(Stored items)

----------

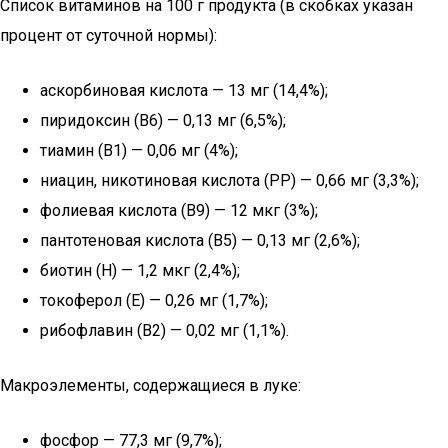
Список витаминов на 100 г продукта (в скобках указан
процент от суточной нормы):
аскорбиновая кислота — 13 мг (14,4%);
пиридоксин (B6) — 0,13 мг (6,5%);
тиамин (B1) — 0,06 мг (4%);
ниацин, никотиновая кислота (PP) — 0,66 мг (3,3%);
фолиевая кислота (B9) — 12 мкг (3%);
пантотеновая кислота (B5) — 0,13 мг (2,6%);
биотин (H) — 1,2 мкг (2,4%);
токоферол (E) — 0,26 мг (1,7%);
рибофлавин (B2) — 0,02 мг (1,1%).
Макроэлементы, содержащиеся в луке:
фосфор — 77,3 мг (9,7%);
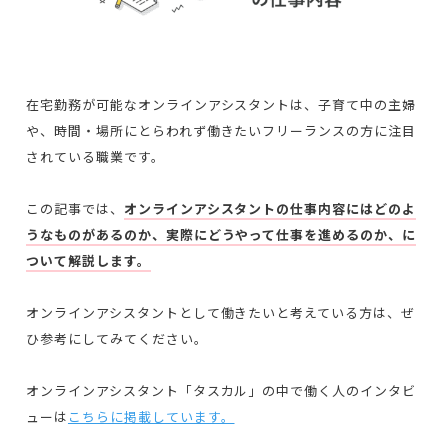
在宅勤務が可能なオンラインアシスタントは、子育て中の主婦
や、時間・場所にとらわれず働きたいフリーランスの方に注目
されている職業です。
この記事では、
オンラインアシスタントの仕事内容にはどのよ
うなものがあるのか、実際にどうやって仕事を進めるのか、に
ついて解説します。
オンラインアシスタントとして働きたいと考えている方は、ぜ
ひ参考にしてみてください。
オンラインアシスタント「タスカル」の中で働く人のインタビ
ューは
こちらに掲載しています。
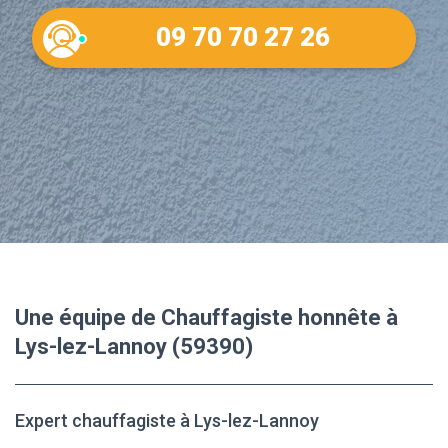
09 70 70 27 26
Une équipe de Chauffagiste honnête à
Lys-lez-Lannoy (59390)
Expert chauffagiste à Lys-lez-Lannoy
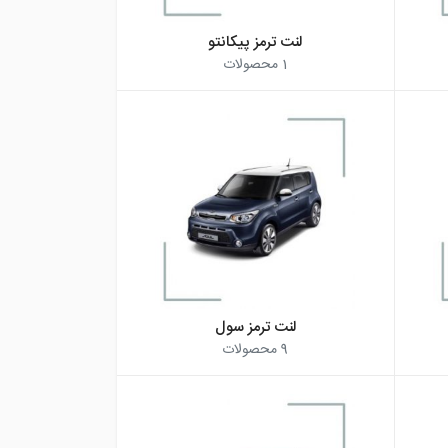
لنت ترمز پیکانتو
1
محصولات
لنت ترمز سول
9
محصولات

----------

Please lay out every text line from the rows above as a JSON list of strings, one string per line, leaving out blank lines and the pictures.

Task answer:
[
  "Список витаминов на 100 г продукта (в скобках указан",
  "процент от суточной нормы):",
  "аскорбиновая кислота — 13 мг (14,4%);",
  "пиридоксин (B6) — 0,13 мг (6,5%);",
  "тиамин (B1) — 0,06 мг (4%);",
  "ниацин, никотиновая кислота (PP) — 0,66 мг (3,3%);",
  "фолиевая кислота (B9) — 12 мкг (3%);",
  "пантотеновая кислота (B5) — 0,13 мг (2,6%);",
  "биотин (H) — 1,2 мкг (2,4%);",
  "токоферол (E) — 0,26 мг (1,7%);",
  "рибофлавин (B2) — 0,02 мг (1,1%).",
  "Макроэлементы, содержащиеся в луке:",
  "фосфор — 77,3 мг (9,7%);",
  "在宅勤務が可能なオンラインアシスタントは、子育て中の主婦",
  "や、時間・場所にとらわれず働きたいフリーランスの方に注目",
  "されている職業です。",
  "この記事では、",
  "オンラインアシスタントの仕事内容にはどのよ",
  "うなものがあるのか、実際にどうやって仕事を進めるのか、に",
  "ついて解説します。",
  "オンラインアシスタントとして働きたいと考えている方は、ぜ",
  "ひ参考にしてみてください。",
  "オンラインアシスタント「タスカル」の中で働く人のインタビ",
  "ューは",
  "こちらに掲載しています。",
  "09 70 70 27 26",
  "Une équipe de Chauffagiste honnête à",
  "Lys-lez-Lannoy (59390)",
  "Expert chauffagiste à Lys-lez-Lannoy",
  "لنت ترمز پیکانتو",
  "1",
  "محصولات",
  "لنت ترمز سول",
  "9",
  "محصولات"
]